**Problem statement:** Copy all of the data below line for line, changing nothing.
+--
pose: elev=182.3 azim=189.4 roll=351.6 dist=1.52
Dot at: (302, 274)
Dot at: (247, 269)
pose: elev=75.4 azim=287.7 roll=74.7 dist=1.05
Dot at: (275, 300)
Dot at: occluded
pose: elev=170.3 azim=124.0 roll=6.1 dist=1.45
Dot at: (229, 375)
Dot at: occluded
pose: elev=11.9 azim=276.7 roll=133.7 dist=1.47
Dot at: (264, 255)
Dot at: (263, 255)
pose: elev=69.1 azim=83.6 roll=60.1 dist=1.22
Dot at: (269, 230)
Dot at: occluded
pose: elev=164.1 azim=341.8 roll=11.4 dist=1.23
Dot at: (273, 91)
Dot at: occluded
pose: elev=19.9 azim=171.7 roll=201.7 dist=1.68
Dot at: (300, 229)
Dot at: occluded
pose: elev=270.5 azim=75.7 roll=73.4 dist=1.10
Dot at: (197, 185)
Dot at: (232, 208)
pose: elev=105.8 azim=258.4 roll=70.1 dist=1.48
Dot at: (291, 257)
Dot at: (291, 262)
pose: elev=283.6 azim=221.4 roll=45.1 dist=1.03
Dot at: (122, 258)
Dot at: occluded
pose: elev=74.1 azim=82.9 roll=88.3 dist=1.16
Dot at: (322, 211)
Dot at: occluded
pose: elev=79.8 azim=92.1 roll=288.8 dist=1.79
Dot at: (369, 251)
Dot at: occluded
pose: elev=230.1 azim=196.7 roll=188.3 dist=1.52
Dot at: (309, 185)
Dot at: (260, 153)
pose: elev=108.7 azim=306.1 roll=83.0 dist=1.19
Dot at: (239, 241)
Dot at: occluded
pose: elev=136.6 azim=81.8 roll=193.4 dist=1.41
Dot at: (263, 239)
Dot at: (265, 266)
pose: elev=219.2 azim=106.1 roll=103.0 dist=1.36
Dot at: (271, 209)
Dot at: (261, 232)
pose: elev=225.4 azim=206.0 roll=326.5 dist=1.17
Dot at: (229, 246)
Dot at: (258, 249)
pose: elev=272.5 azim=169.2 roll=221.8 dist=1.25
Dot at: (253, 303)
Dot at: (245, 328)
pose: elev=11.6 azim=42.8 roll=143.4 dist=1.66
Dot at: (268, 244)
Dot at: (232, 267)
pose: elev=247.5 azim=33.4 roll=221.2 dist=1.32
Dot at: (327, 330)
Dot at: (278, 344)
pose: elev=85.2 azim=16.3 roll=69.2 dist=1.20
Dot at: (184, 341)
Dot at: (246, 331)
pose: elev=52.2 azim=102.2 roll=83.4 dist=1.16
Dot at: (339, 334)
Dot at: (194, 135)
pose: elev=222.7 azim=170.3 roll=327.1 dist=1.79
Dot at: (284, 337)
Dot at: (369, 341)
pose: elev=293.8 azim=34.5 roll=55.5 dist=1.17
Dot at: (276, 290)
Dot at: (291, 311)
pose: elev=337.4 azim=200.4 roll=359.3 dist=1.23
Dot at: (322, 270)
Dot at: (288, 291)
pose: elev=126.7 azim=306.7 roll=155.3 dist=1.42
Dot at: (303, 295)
+--
**Complete answer:**
pose: elev=182.3 azim=189.4 roll=351.6 dist=1.52
Dot at: (302, 274)
Dot at: (247, 269)
pose: elev=75.4 azim=287.7 roll=74.7 dist=1.05
Dot at: (275, 300)
Dot at: occluded
pose: elev=170.3 azim=124.0 roll=6.1 dist=1.45
Dot at: (229, 375)
Dot at: occluded
pose: elev=11.9 azim=276.7 roll=133.7 dist=1.47
Dot at: (264, 255)
Dot at: (263, 255)
pose: elev=69.1 azim=83.6 roll=60.1 dist=1.22
Dot at: (269, 230)
Dot at: occluded
pose: elev=164.1 azim=341.8 roll=11.4 dist=1.23
Dot at: (273, 91)
Dot at: occluded
pose: elev=19.9 azim=171.7 roll=201.7 dist=1.68
Dot at: (300, 229)
Dot at: occluded
pose: elev=270.5 azim=75.7 roll=73.4 dist=1.10
Dot at: (197, 185)
Dot at: (232, 208)
pose: elev=105.8 azim=258.4 roll=70.1 dist=1.48
Dot at: (291, 257)
Dot at: (291, 262)
pose: elev=283.6 azim=221.4 roll=45.1 dist=1.03
Dot at: (122, 258)
Dot at: occluded
pose: elev=74.1 azim=82.9 roll=88.3 dist=1.16
Dot at: (322, 211)
Dot at: occluded
pose: elev=79.8 azim=92.1 roll=288.8 dist=1.79
Dot at: (369, 251)
Dot at: occluded
pose: elev=230.1 azim=196.7 roll=188.3 dist=1.52
Dot at: (309, 185)
Dot at: (260, 153)
pose: elev=108.7 azim=306.1 roll=83.0 dist=1.19
Dot at: (239, 241)
Dot at: occluded
pose: elev=136.6 azim=81.8 roll=193.4 dist=1.41
Dot at: (263, 239)
Dot at: (265, 266)
pose: elev=219.2 azim=106.1 roll=103.0 dist=1.36
Dot at: (271, 209)
Dot at: (261, 232)
pose: elev=225.4 azim=206.0 roll=326.5 dist=1.17
Dot at: (229, 246)
Dot at: (258, 249)
pose: elev=272.5 azim=169.2 roll=221.8 dist=1.25
Dot at: (253, 303)
Dot at: (245, 328)
pose: elev=11.6 azim=42.8 roll=143.4 dist=1.66
Dot at: (268, 244)
Dot at: (232, 267)
pose: elev=247.5 azim=33.4 roll=221.2 dist=1.32
Dot at: (327, 330)
Dot at: (278, 344)
pose: elev=85.2 azim=16.3 roll=69.2 dist=1.20
Dot at: (184, 341)
Dot at: (246, 331)
pose: elev=52.2 azim=102.2 roll=83.4 dist=1.16
Dot at: (339, 334)
Dot at: (194, 135)
pose: elev=222.7 azim=170.3 roll=327.1 dist=1.79
Dot at: (284, 337)
Dot at: (369, 341)
pose: elev=293.8 azim=34.5 roll=55.5 dist=1.17
Dot at: (276, 290)
Dot at: (291, 311)
pose: elev=337.4 azim=200.4 roll=359.3 dist=1.23
Dot at: (322, 270)
Dot at: (288, 291)
pose: elev=126.7 azim=306.7 roll=155.3 dist=1.42
Dot at: (303, 295)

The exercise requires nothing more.